Take the entries below and write them out exactly, with each picture removed.

## GIVEN DATA
== == ==

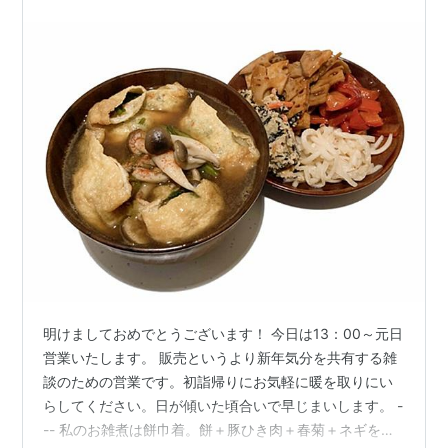
明けましておめでとうございます！ 今日は13：00～元日
営業いたします。 販売というより新年気分を共有する雑
談のための営業です。初詣帰りにお気軽に暖を取りにい
らしてください。日が傾いた頃合いで早じまいします。 -
-- 私のお雑煮は餅巾着。餅＋豚ひき肉＋春菊＋ネギを詰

== == ==

## SOLUTION FOR THIS TASK
明けましておめでとうございます！ 今日は13：00～元日
営業いたします。 販売というより新年気分を共有する雑
談のための営業です。初詣帰りにお気軽に暖を取りにい
らしてください。日が傾いた頃合いで早じまいします。 -
-- 私のお雑煮は餅巾着。餅＋豚ひき肉＋春菊＋ネギを詰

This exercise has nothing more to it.